The Student News Site of Tarrant County College

The Collegian

SE faculty exhibit shows different definitions of art

Challenge%2C+Sharon+Covington%0APhotos+by+David+Reid%2FThe+Collegian
Challenge, Sharon Covington Photos by David Reid/The Collegian

By Kelli Henderson/entertainment editor

An eclectic arrangement of art is in SE’s Art Corridor II for the SE Art Faculty Biennial.

Faculty came together to display their works for not only the TCC art community but for anyone interested in gaining a better understanding of what art can be.Art can sometimes be intimidating. Trying to figure out what it means and how one should feel about it can be difficult.

But non-art students should not fret, said art associate professor John Phillips. There has always been a misconception with art and its viewers, he said.

Karmic Memory Device, Chris Goebel
Photos by David Reid/The Collegian

“The notion that art is some mysterious commodity understood only by a select few is a myth,” he said. “That concept first appeared during the Renaissance. It was initiated by and has been perpetuated forever after by the aristocracy and other wealthy patrons in an attempt to further separate their world from the rest of us, using art and artists to advance their own agendas.”

Phillips has two high-definition videos, including one featuring SE President William Coppola, and an etching on zinc in the show.

Assistant professor Dana Ferrara has five paintings in the exhibit, all part of a series that derived from Rogier van der Weyden’s Beaune Altarpiece.

Ferrara encourages all students to take time to view the pieces because, though students may have chosen other fields of study, she said they are all creative beings and can benefit from exposure to and appreciation of art.

“Come see it,” she said. “There is a lot of variety offered in this exhibition. Whether or not it all corresponds with one’s preferences or not, I believe everyone can have a meaningful experience, learn from and possibly apply what is offered in the exhibition for their personal benefit. That is the purpose of what we do.”

Art students on all campuses should take the time to view not just this show but all faculty shows because it gives students a chance to see their professors’ approaches to creating and see who they are as artists, art adjunct Penelope Bisbee said.

The shows can also be used by non-art teachers as teaching tools, and they are invited to use the works as critical thinking props for discussion and written statements in their classes, Phillips said.

Something different for this show is an artist’s statement positioned by each work.

“Hopefully, students will gain a greater understanding of the impetus behind the art,” art

assistant professor Sharon Covington said. “Each artist’s statement is displayed near the artwork so students can gain insight and make connections between image and idea, form and content. Our curator, Christopher Blay, came up with this thoughtful arrangement to act as the faculty’s verbal explanation.”

Like many students, the creative process for faculty does not come naturally. It takes inspiration from different aspects, like other artists or events going on in the world, for the faculty to create their pieces.
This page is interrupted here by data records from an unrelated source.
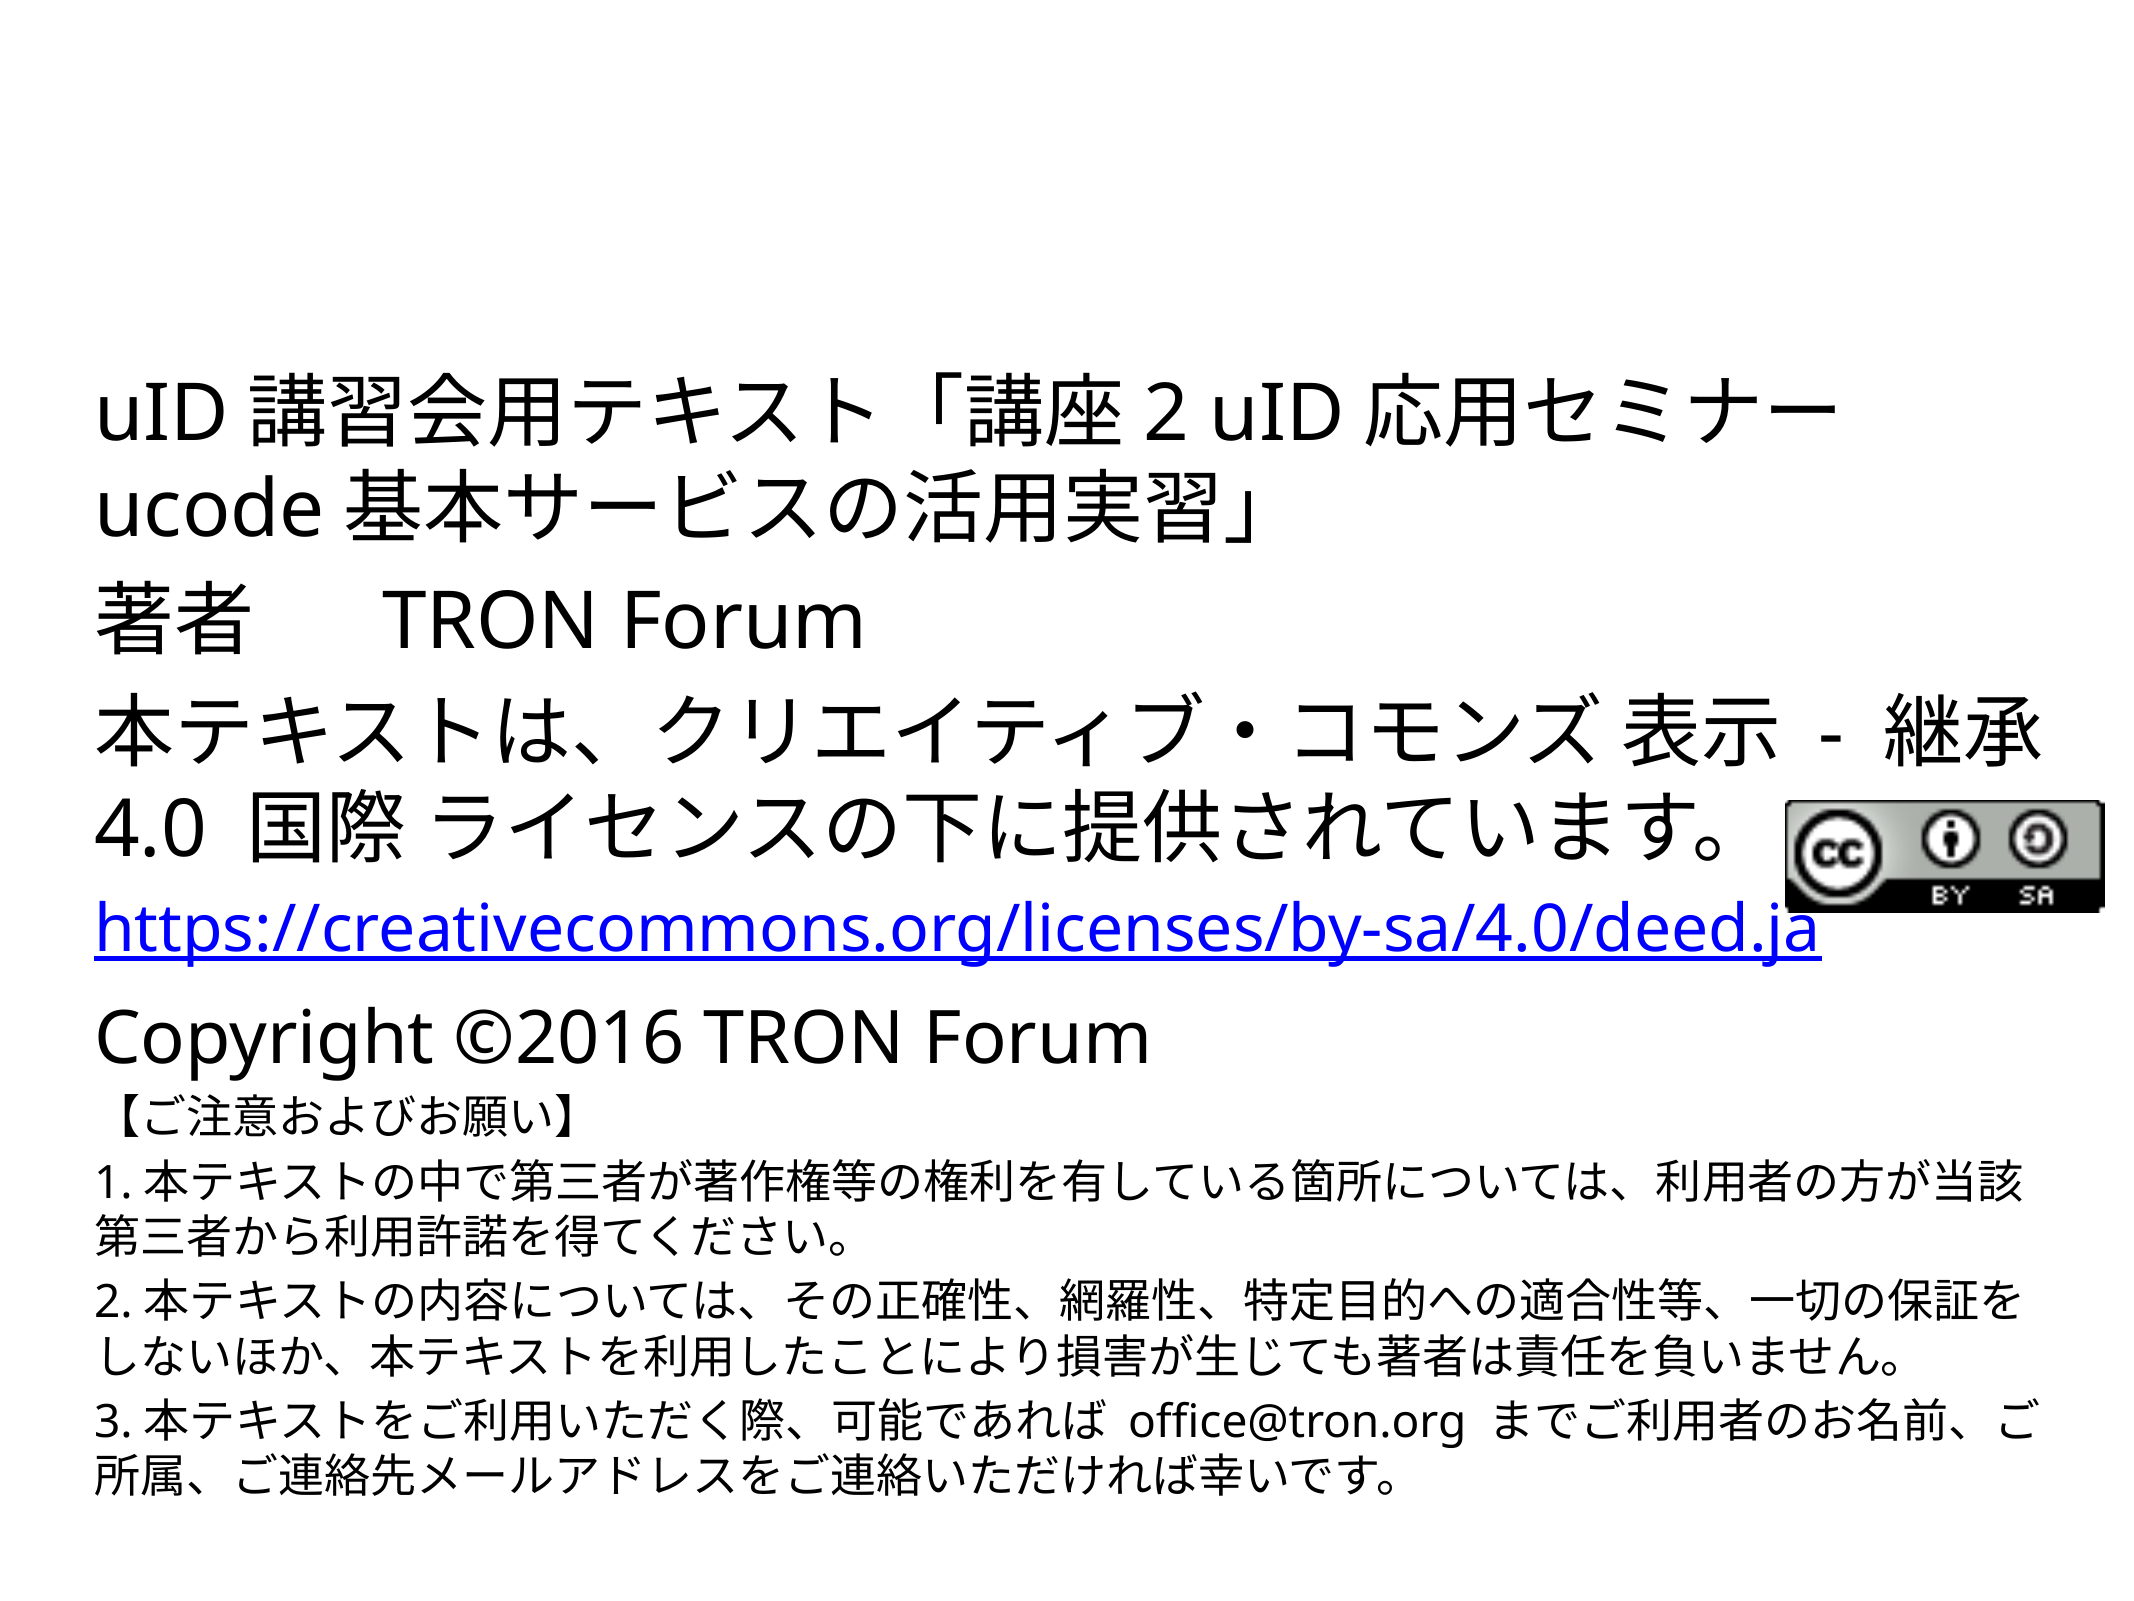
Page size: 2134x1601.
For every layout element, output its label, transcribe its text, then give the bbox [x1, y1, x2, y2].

picture [1784, 799, 2105, 913]
list uID講習会用テキスト「講座2 uID応用セミナー ucode基本サービスの活用実習」 著者 TRON Forum 本テキストは、クリエイティブ・コモンズ 表示 - 継承 4.0 国際 ライセンスの下に提供されています。 https://creativecommons.org/licenses/by-sa/4.0/deed.ja Copyright ©2016 TRON Forum 【ご注意およびお願い】 1.本テキストの中で第三者が著作権等の権利を有している箇所については、利用者の方が当該第三者から利用許諾を得てください。 2.本テキストの内容については、その正確性、網羅性、特定目的への適合性等、一切の保証をしないほか、本テキストを利用したことにより損害が生じても著者は責任を負いません。 3.本テキストをご利用いただく際、可能であれば office@tron.org までご利用者のお名前、ご所属、ご連絡先メールアドレスをご連絡いただければ幸いです。 [62, 351, 2075, 1518]
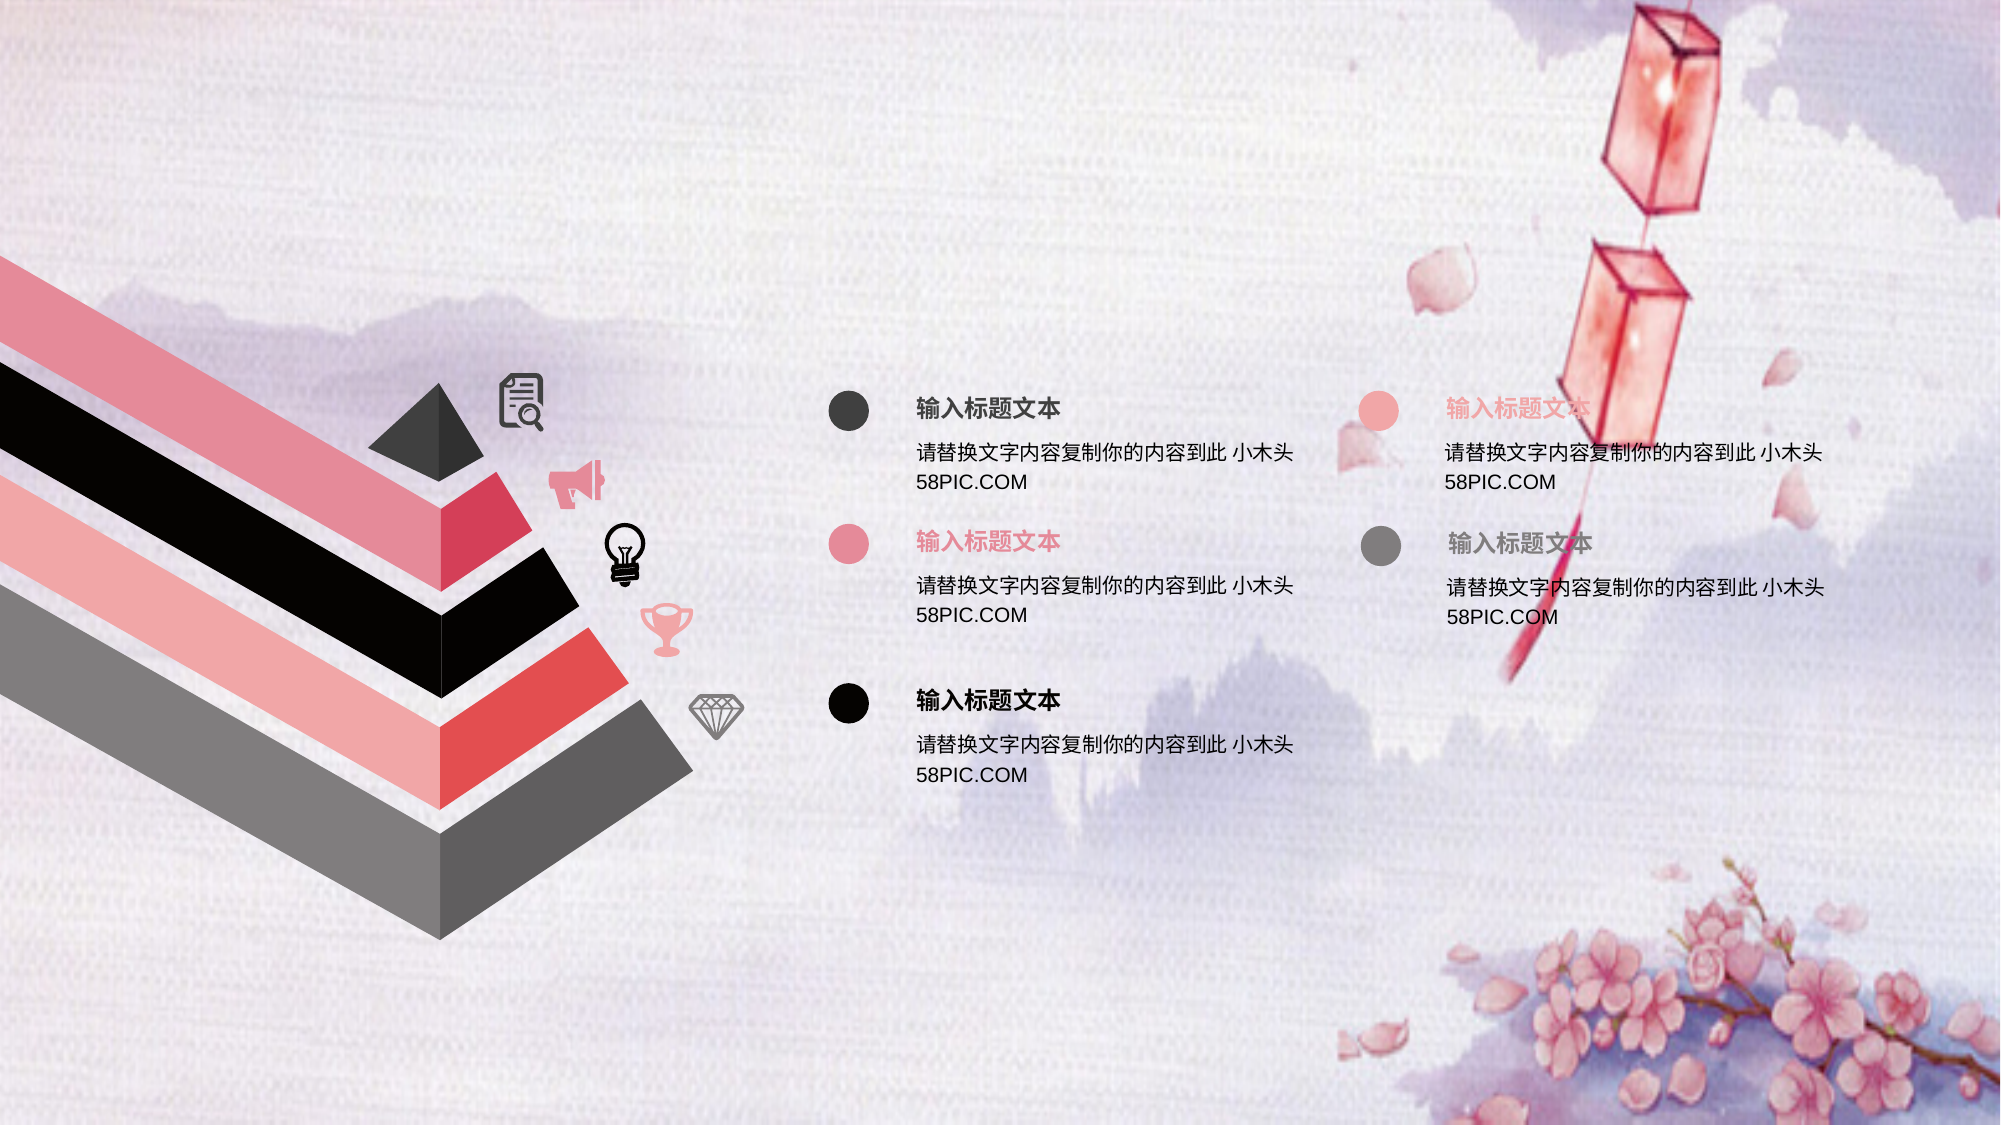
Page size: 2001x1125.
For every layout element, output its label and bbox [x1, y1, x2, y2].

text_box [0, 253, 745, 941]
text_box [1360, 524, 1888, 636]
text_box [1358, 389, 1886, 501]
picture [0, 0, 2001, 1125]
text_box [828, 681, 1356, 793]
text_box [828, 389, 1356, 501]
text_box [828, 522, 1356, 634]
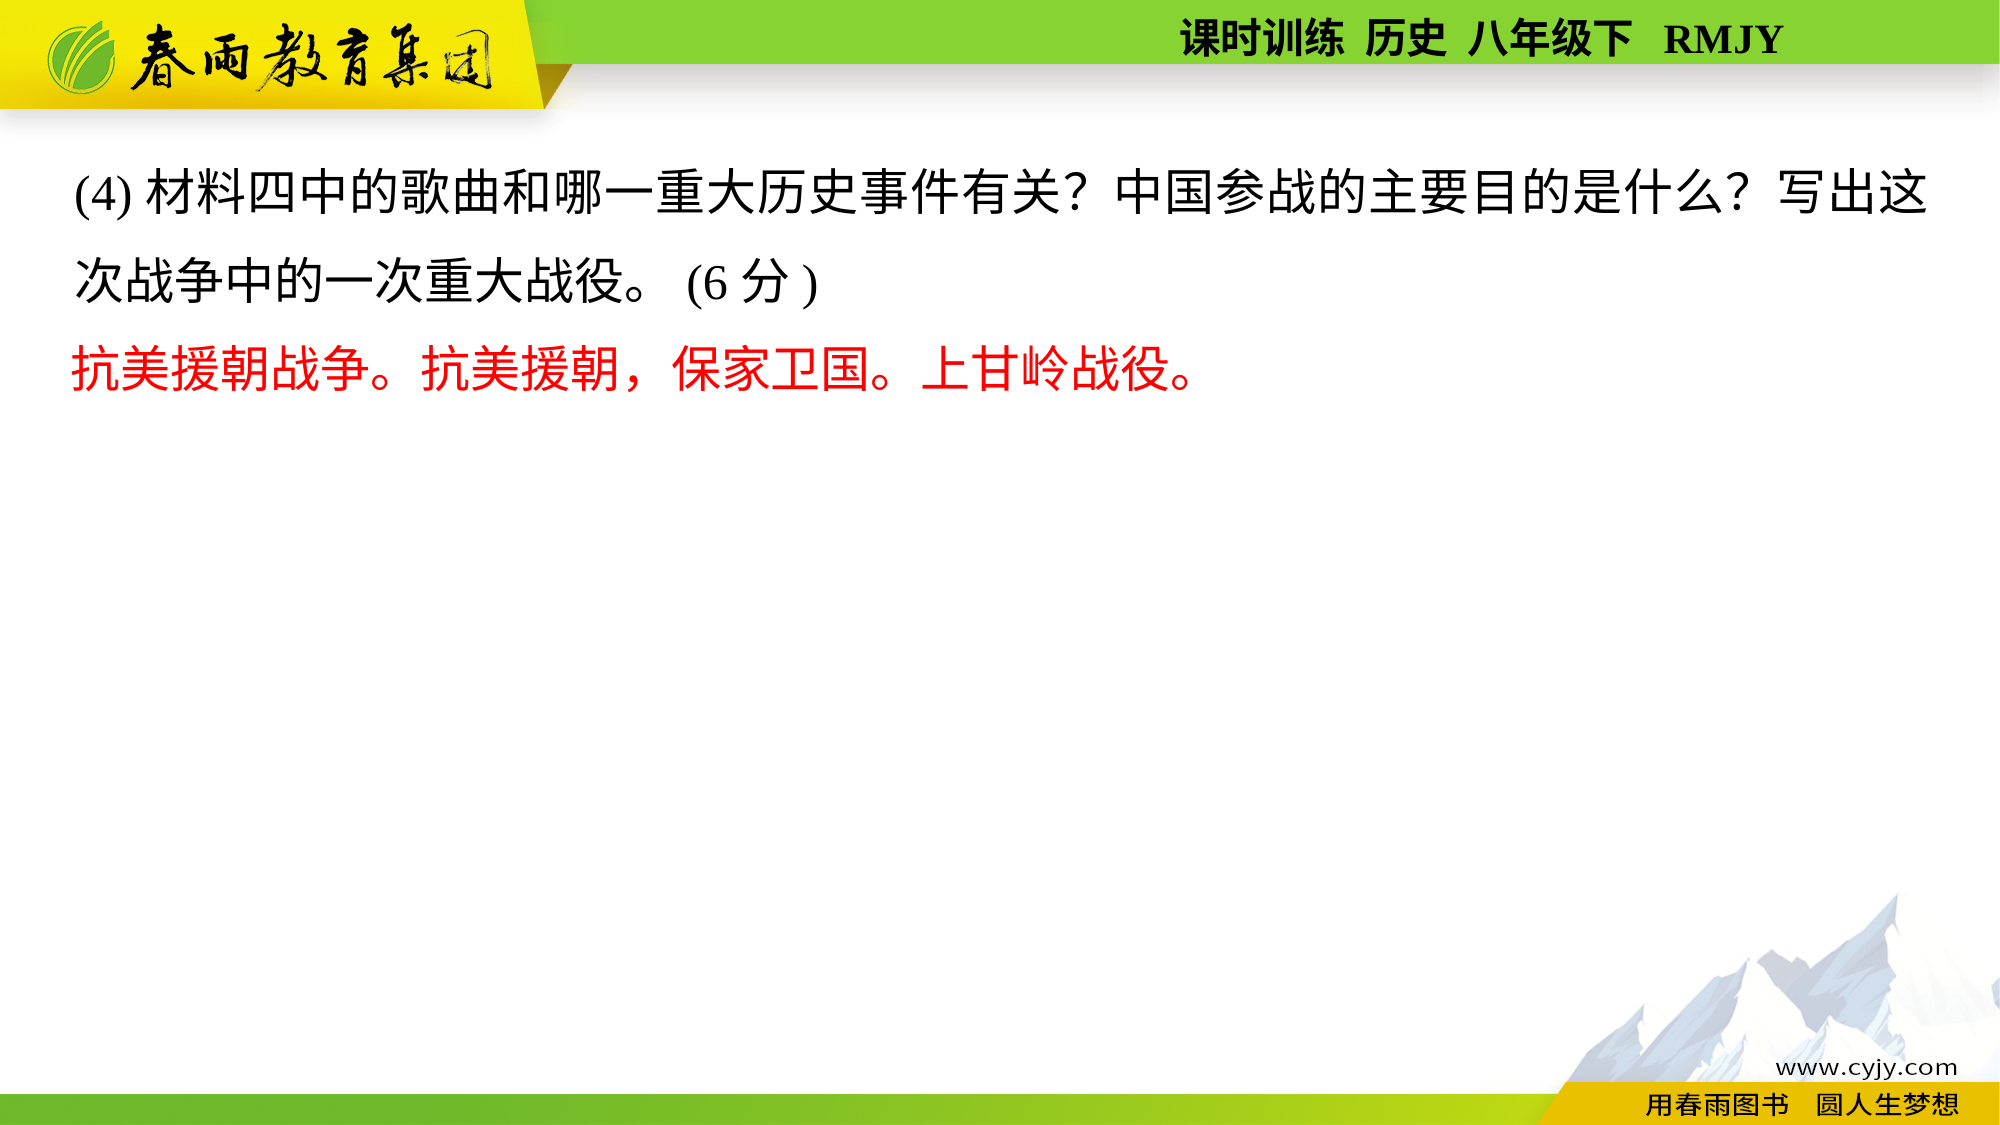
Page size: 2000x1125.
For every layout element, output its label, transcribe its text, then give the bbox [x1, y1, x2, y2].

text_box 抗美援朝战争。抗美援朝，保家卫国。上甘岭战役。 [56, 299, 1944, 405]
picture [0, 0, 2000, 1125]
list (4)材料四中的歌曲和哪一重大历史事件有关？中国参战的主要目的是什么？写出这次战争中的一次重大战役。(6分) [59, 122, 1944, 299]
Challenge, Sharon Covington Photos by David Reid/The Collegian
Challenge, Sharon Covington
Photos by David Reid/The Collegian

Part of that creative process is struggle, Covington said, and it is important students come to terms with that.

“There are many different routes one can take when pursuing the creative process,” Ferrara said.

“For me, it involves waiting and being patient. … We aren’t accustomed to having to wait, to be patient, to allow something to germinate on its own time scale. It’s a process, not just a product.”

And in the case of Phillips, if the solution does not arise after spending some time away from the problem piece, “it’s time to build a bonfire.”